Embrace the power of diaphragmatic breathing

Richie Bostock, author of Exhale: The Science and Art of Breathwork, claims that “breathing is the body’s number one biochemical reaction.” He defines breathwork as “when you intentionally become aware of your breath and use it to improve your physical and mental health, performance and emotional well-being.”

Stress changes the way we breathe. The more stress we experience, the more shallow our breathing becomes. During overwhelming moments or moments of high anger or anxiety, our nervous system may kick into a protective state, preparing us for a fight, flight, or freeze response. A huge work-related stress factor is the simple fact that we have taken being conscious of our breathing out of our awareness.

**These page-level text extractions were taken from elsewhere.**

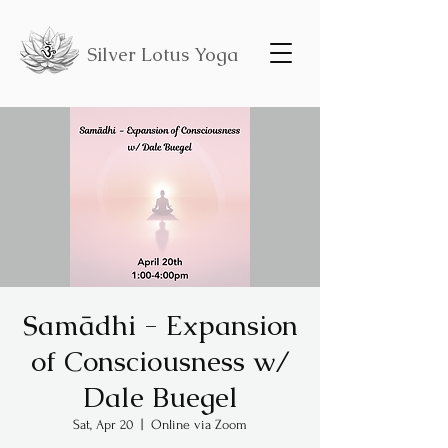
Silver Lotus Yoga
Samādhi - Expansion
of Consciousness w/
Dale Buegel
Sat, Apr 20
  |  
Online via Zoom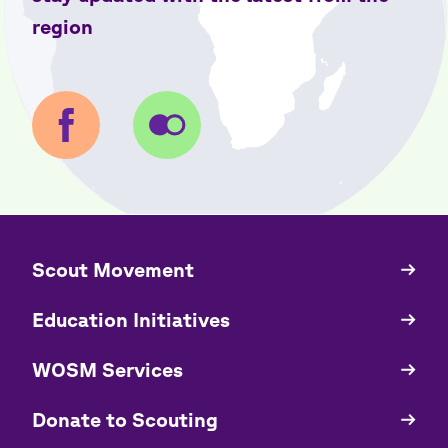
region
​​Scout Movement
Quick
Links
Education Initiatives
WOSM Services
​​Donate to Scouting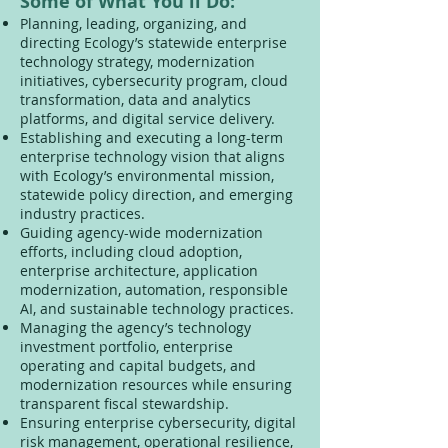
Some of What You'll Do:
Planning, leading, organizing, and
directing Ecology’s statewide enterprise
technology strategy, modernization
initiatives, cybersecurity program, cloud
transformation, data and analytics
platforms, and digital service delivery.
Establishing and executing a long-term
enterprise technology vision that aligns
with Ecology’s environmental mission,
statewide policy direction, and emerging
industry practices.
Guiding agency-wide modernization
efforts, including cloud adoption,
enterprise architecture, application
modernization, automation, responsible
AI, and sustainable technology practices.
Managing the agency’s technology
investment portfolio, enterprise
operating and capital budgets, and
modernization resources while ensuring
transparent fiscal stewardship.
Ensuring enterprise cybersecurity, digital
risk management, operational resilience,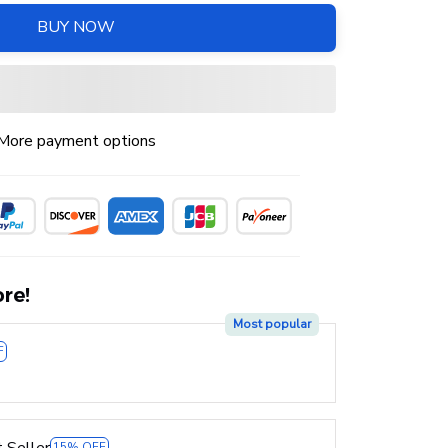
BUY NOW
More payment options
re!
Most popular
F
 Seller
15% OFF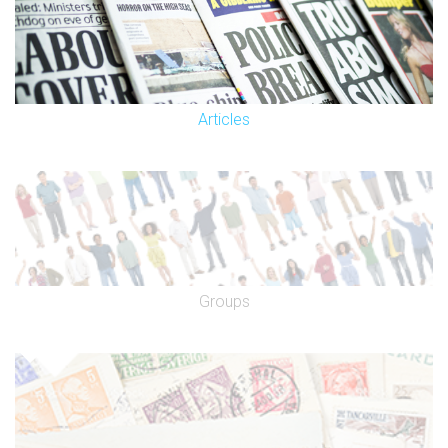
Articles
Groups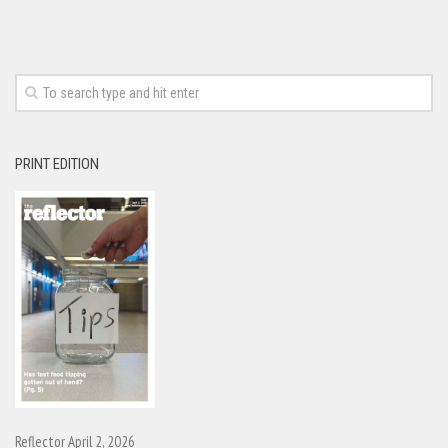
PRINT EDITION
Reflector April 2, 2026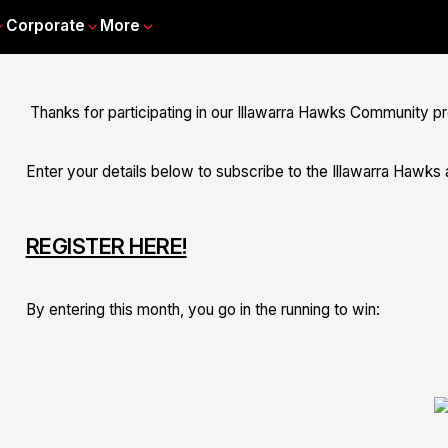
Corporate
More
Thanks for participating in our Illawarra Hawks Community p
Enter your details below to subscribe to the Illawarra Hawks a
REGISTER HERE!
By entering this month, you go in the running to win: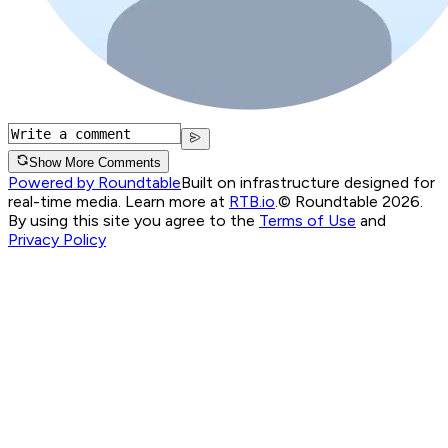
Show More Comments
Powered by Roundtable
Built on infrastructure designed for
real-time media. Learn more at
RTB.io
.
© Roundtable 2026.
By using this site you agree to the
Terms of Use
and
Privacy Policy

If during moments of stress, we are able to apply diaphragmatic breathing, we can immediately gain greater resilience. This in turn gives us space and time to step into our care circuitry to get curious about the situation rather than become defensive. I encouraged my colleagues, clients, and network to embrace diaphragmatic breathing throughout election week.

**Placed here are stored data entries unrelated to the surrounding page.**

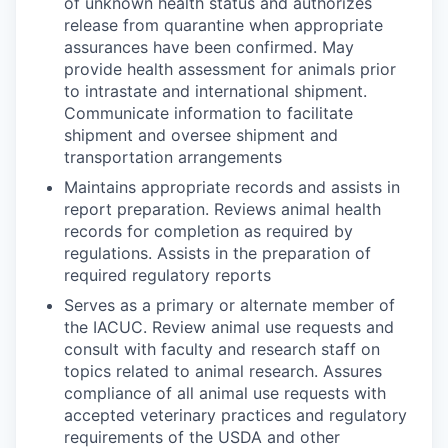
of unknown health status and authorizes
release from quarantine when appropriate
assurances have been confirmed. May
provide health assessment for animals prior
to intrastate and international shipment.
Communicate information to facilitate
shipment and oversee shipment and
transportation arrangements
Maintains appropriate records and assists in
report preparation. Reviews animal health
records for completion as required by
regulations. Assists in the preparation of
required regulatory reports
Serves as a primary or alternate member of
the IACUC. Review animal use requests and
consult with faculty and research staff on
topics related to animal research. Assures
compliance of all animal use requests with
accepted veterinary practices and regulatory
requirements of the USDA and other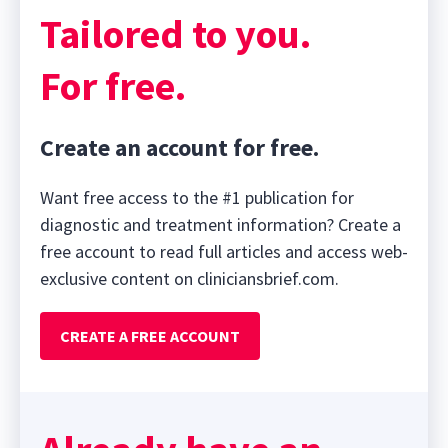
Tailored to you.
For free.
Create an account for free.
Want free access to the #1 publication for
diagnostic and treatment information? Create a
free account to read full articles and access web-
exclusive content on cliniciansbrief.com.
CREATE A FREE ACCOUNT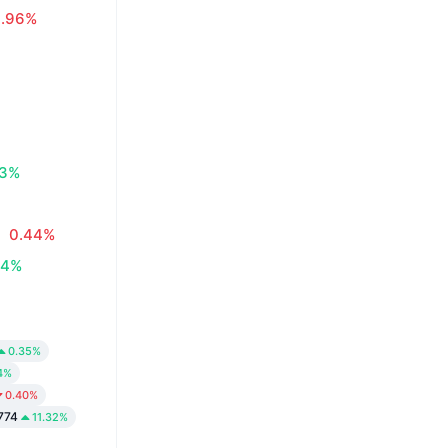
0.96%
83%
0.44%
34%
0.35%
4%
0.40%
774
11.32%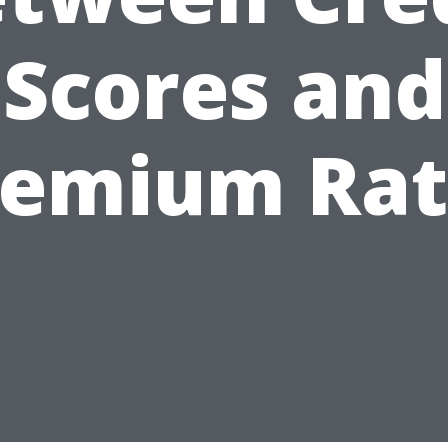
Scores and
remium Rat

As organizations worldwide normalize bullying, gaslighting employees, and allowing leaders to exhibit exclusionary behavior, they will continue creating trauma-inducing environments, casually labeled as toxic culture. As leaders, you must start asking two questions:

    Where are we permitting exclusion?

    Where are we rewarding exclusion?

If you are allowing trauma-inducing behavior at any level of your company, you are saliently advocating for and welcoming abusive culture in your workplace. And that is not okay.


Rajkumari Neogy is an epigenetic coach and executive consultant focused on the intersection of neurobiology, culture, and empathy in today’s business world.